Trent Crawford is a Melbourne based artist working with photography, video, and installation. His work considers the effects images and image-based technology have on human perception and agency. In 2019 he exhibited works at Hobiennale (Hobart), Myojuji Sarue (Tokyo), Kuiper Projects (Brisbane) and held a solo exhibition at c3 (Melbourne). He completed a BFA (Honours) at the Victorian College of the Arts In 2017, where he currently teaches Extended Practice in the Visual Art Studio program
A battle demonstrating struggle for agency, Susan Hawkins uses sculpture, installation and sound to unravel the complex dynamic between [wo]man and material. Drawing upon the philosophies of New Materialism, she tests both the physical and metaphysical limits of the reclaimed industrial and domestic objects she works with.
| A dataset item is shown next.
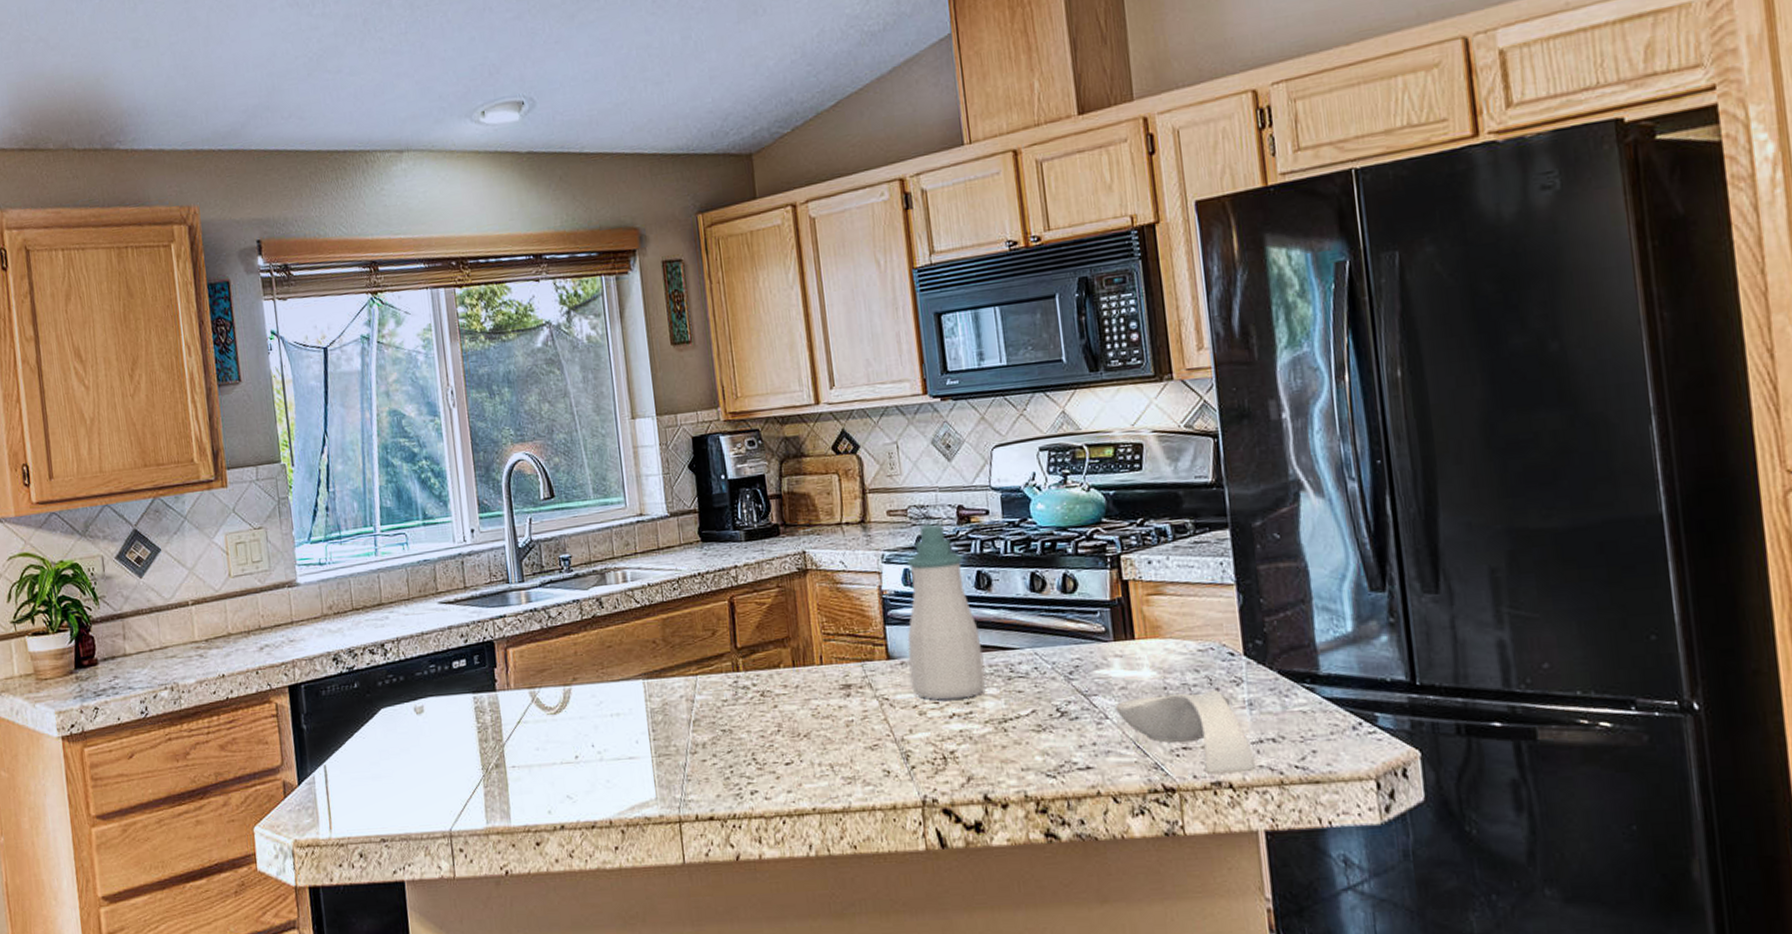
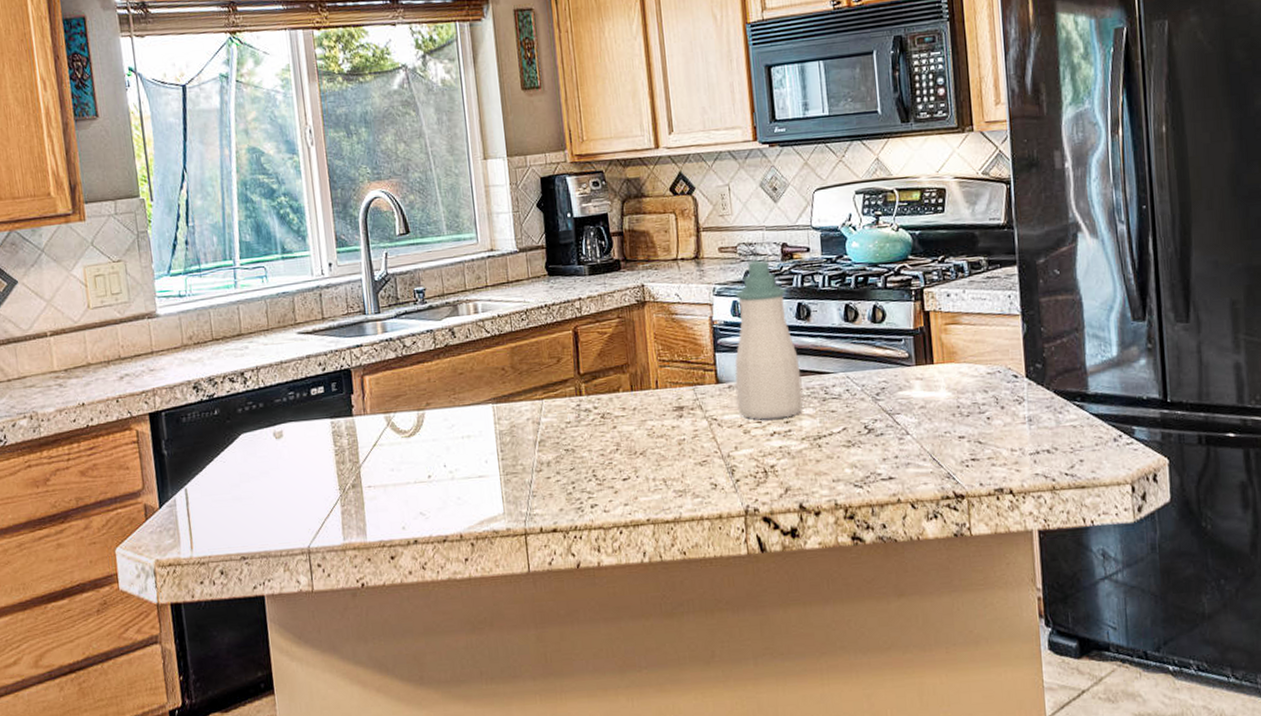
spoon rest: present [1115,690,1256,775] -> none [915,408,1033,482]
Using process and materials that highlight broader social and environmental implications, Hawkins questions her position as both producer and consumer. Relying on the materials to speak their own truth, Hawkins’ work explores how dualities such as the old and the new, the human and the inhuman play out in action. Hawkins completed a Bachelor of Fine Art (Sculpture, Jewellery and Small Objects) in 2014 at the Queensland College of Art, and has since exhibited at Blindside (Melbourne), Outer Space (Brisbane), The Museum of Brisbane, and Metro Arts (Brisbane), among others.
Danny Jarratt is an emerging queer digital artist exploring installation art. His work reflects a keen interest in the intersection of pop culture, queer theory and resistance. His installations function as micro utopias and queer counterpublics which allow people to escape the imposing day to day ideologies and expectations, with fun and convenient methods, such as videogame design. He graduated at the University of South Australia with Bachelor of Art & Design (Honours) and currently is undertaking a residency at George Street Studios. His work has been exhibited at MOD., FELTspace, Collective Haunt, Seventh Gallery and Praxis Artspace.
Daniel McKewen is a Brisbane-based artist whose practice investigates the intersections of contemporary art, popular culture, economics, politics, and screen-based mass media. Working appropriatively across a range of media including video installation, his work creatively and speculatively examines how the formal and symbolic conventions of these institutionalised structures operate culturally and politically. The resulting artworks explore and express how our subjective and inter-subjective interactions with these structures can allow us to make sense of our own social experiences. In 2013 McKewen was awarded his Doctorate of Philosophy from Queensland University of Technology. His artwork is held in private collections and has been exhibited nationally and internationally, including in NEW14 at the Australian Centre for Contemporary Art, and You Imagine What You Desire at the 19th Biennale of Sydney. McKewen is currently a Lecturer in Media Arts at QUT. Daniel McKewen is represented by Milani Gallery, Brisbane.
Penelope Umbrico works across photography, appropriation and installation to examine contemporary networks of image distribution as both a conceptual springboard and a material form. Based in New York City, she has exhibited widely internationally, and her work is represented in numerous major museum collections, including the Museum of Modern Art, New York, the Guggenheim Museum, New York, the Metropolitan Museum of Art, New York, the Los Angeles County Museum of Art and the Perez Art Museum, Miami. Penelope Umbrico is represented by Bruce Silverstein Gallery, New York and David B Smith Gallery, Denver.